* **Provided data**
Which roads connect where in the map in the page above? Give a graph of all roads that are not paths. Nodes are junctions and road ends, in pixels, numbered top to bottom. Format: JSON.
--
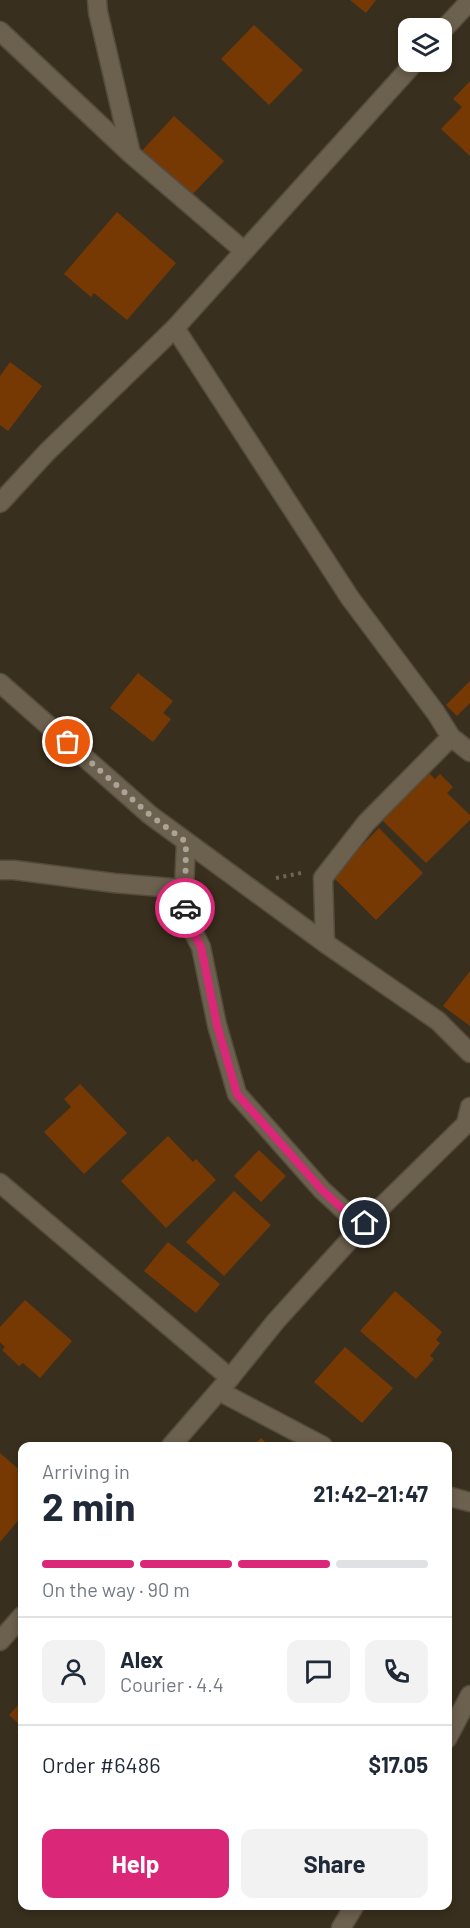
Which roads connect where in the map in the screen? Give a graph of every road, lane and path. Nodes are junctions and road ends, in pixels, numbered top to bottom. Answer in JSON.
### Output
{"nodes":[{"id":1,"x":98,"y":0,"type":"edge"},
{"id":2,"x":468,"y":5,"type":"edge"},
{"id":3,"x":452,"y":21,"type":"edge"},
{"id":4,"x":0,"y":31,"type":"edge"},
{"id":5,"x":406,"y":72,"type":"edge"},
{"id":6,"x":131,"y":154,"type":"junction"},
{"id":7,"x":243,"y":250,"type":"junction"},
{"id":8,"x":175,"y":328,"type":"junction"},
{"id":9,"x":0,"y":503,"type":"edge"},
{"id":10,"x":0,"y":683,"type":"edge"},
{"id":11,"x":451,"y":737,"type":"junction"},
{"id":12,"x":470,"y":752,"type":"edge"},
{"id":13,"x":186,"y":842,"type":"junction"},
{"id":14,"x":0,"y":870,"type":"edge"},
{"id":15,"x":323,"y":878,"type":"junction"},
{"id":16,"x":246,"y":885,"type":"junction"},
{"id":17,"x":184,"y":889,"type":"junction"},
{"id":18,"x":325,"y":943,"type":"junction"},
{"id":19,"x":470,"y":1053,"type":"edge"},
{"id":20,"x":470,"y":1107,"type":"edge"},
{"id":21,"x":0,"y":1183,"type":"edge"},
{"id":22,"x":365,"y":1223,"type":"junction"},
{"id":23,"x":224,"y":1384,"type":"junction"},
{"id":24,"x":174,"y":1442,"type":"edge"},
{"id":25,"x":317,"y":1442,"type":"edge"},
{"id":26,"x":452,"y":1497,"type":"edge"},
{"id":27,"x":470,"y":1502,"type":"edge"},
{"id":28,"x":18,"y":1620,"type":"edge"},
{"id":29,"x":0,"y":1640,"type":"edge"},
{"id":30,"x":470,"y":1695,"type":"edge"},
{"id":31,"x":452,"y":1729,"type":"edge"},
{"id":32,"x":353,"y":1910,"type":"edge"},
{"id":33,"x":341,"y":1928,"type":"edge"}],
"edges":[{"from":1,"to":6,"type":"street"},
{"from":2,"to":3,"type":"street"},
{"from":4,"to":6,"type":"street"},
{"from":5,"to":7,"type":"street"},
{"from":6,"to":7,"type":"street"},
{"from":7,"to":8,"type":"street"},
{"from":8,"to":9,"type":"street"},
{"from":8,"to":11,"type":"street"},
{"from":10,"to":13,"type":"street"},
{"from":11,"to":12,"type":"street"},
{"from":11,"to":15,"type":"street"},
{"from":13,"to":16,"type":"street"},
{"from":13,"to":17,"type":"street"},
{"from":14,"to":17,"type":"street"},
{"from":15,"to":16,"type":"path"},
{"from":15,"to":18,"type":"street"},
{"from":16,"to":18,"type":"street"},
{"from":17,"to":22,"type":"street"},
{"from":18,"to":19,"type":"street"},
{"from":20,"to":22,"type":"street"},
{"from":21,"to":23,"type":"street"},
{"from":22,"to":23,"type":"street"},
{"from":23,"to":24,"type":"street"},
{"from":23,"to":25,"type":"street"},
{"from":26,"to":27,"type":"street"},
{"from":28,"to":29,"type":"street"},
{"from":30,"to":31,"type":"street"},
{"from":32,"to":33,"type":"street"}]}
...
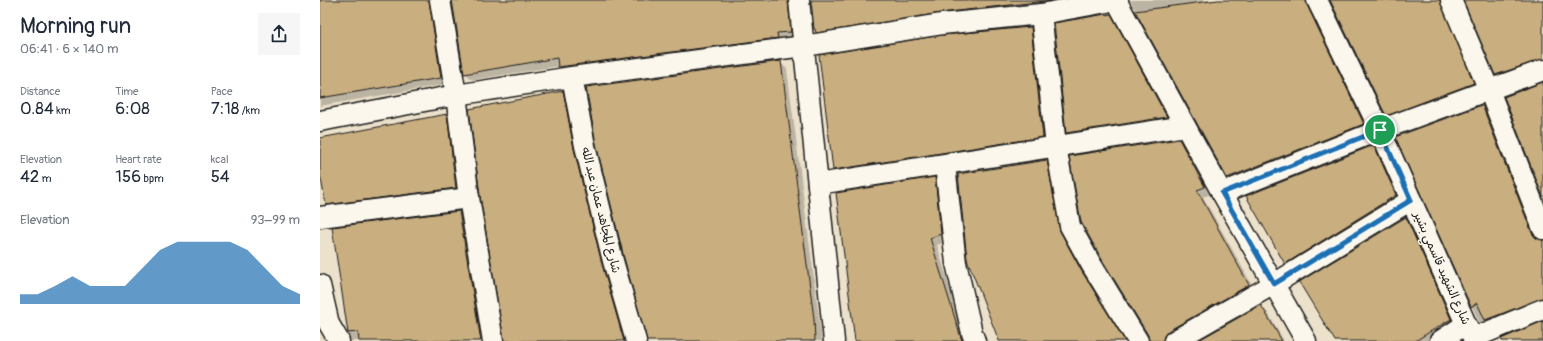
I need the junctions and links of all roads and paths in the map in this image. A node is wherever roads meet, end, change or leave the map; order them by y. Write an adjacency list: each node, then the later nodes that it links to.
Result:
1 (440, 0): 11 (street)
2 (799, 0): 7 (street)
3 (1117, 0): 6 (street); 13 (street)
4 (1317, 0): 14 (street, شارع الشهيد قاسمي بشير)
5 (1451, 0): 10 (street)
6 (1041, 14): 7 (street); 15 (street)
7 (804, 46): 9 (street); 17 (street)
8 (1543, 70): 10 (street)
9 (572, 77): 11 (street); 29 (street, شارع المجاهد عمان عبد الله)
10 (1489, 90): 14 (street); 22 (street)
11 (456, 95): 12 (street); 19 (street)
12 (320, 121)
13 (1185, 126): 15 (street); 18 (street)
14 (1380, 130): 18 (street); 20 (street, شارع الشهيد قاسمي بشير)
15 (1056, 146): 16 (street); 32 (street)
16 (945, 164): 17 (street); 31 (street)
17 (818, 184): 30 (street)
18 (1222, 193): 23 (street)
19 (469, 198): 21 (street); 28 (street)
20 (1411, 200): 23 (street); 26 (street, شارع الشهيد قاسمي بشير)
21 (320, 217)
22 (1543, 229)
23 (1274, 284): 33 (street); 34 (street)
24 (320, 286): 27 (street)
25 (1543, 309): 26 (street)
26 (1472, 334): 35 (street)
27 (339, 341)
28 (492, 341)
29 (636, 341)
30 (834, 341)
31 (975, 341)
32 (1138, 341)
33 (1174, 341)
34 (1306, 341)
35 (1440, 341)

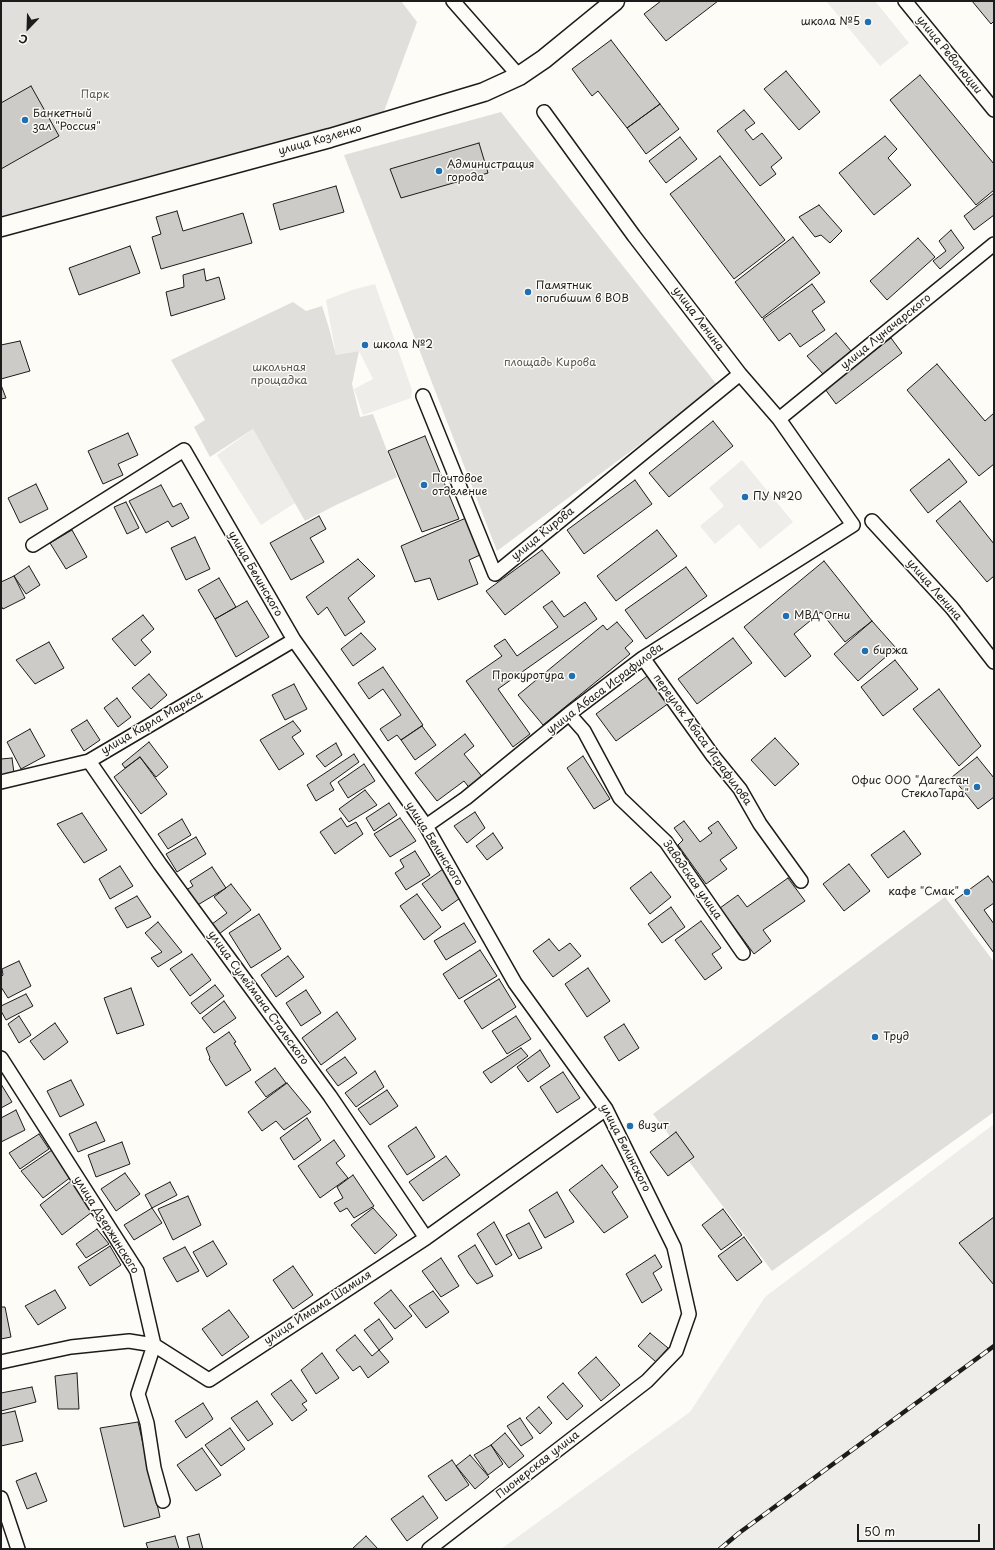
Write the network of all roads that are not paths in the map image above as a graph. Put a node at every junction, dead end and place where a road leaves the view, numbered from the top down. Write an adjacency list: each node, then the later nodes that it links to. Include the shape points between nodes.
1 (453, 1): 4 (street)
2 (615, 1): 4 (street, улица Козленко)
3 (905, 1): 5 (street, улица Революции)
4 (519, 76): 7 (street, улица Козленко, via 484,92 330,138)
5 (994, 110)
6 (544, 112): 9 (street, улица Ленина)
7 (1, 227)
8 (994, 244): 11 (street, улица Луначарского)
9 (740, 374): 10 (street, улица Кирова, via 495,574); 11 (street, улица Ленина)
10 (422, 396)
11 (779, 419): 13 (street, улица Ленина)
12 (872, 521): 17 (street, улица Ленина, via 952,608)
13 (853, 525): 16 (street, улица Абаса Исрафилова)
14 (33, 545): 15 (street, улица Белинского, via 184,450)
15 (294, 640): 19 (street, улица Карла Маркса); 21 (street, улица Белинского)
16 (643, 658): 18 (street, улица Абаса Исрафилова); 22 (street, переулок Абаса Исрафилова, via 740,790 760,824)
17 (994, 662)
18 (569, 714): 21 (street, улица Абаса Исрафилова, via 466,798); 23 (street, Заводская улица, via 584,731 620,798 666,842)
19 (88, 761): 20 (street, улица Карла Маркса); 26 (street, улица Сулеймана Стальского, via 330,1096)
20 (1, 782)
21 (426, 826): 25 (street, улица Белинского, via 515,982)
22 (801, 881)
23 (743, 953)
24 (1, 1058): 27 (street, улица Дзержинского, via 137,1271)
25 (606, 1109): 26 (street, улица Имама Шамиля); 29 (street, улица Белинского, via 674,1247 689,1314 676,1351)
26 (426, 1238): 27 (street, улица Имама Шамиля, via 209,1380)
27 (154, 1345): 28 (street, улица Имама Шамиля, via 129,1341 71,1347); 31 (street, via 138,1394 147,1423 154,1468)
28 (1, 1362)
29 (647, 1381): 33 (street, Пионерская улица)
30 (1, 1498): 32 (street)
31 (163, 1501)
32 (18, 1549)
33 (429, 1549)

* **Task item**
In the data above, which lines have "bottom"? Report each of them.

* **Answer box**
Which roads connect where in the map in the page above? Give a graph of all roads that are not paths. Nodes are junctions and road ends, in pixels, numbered top to bottom. Format: JSON.
Which roads connect where in the map in the screen? Give a graph of every road, lane and path. Nodes are junctions and road ends, in pixels, numbered top to bottom. Answer in JSON.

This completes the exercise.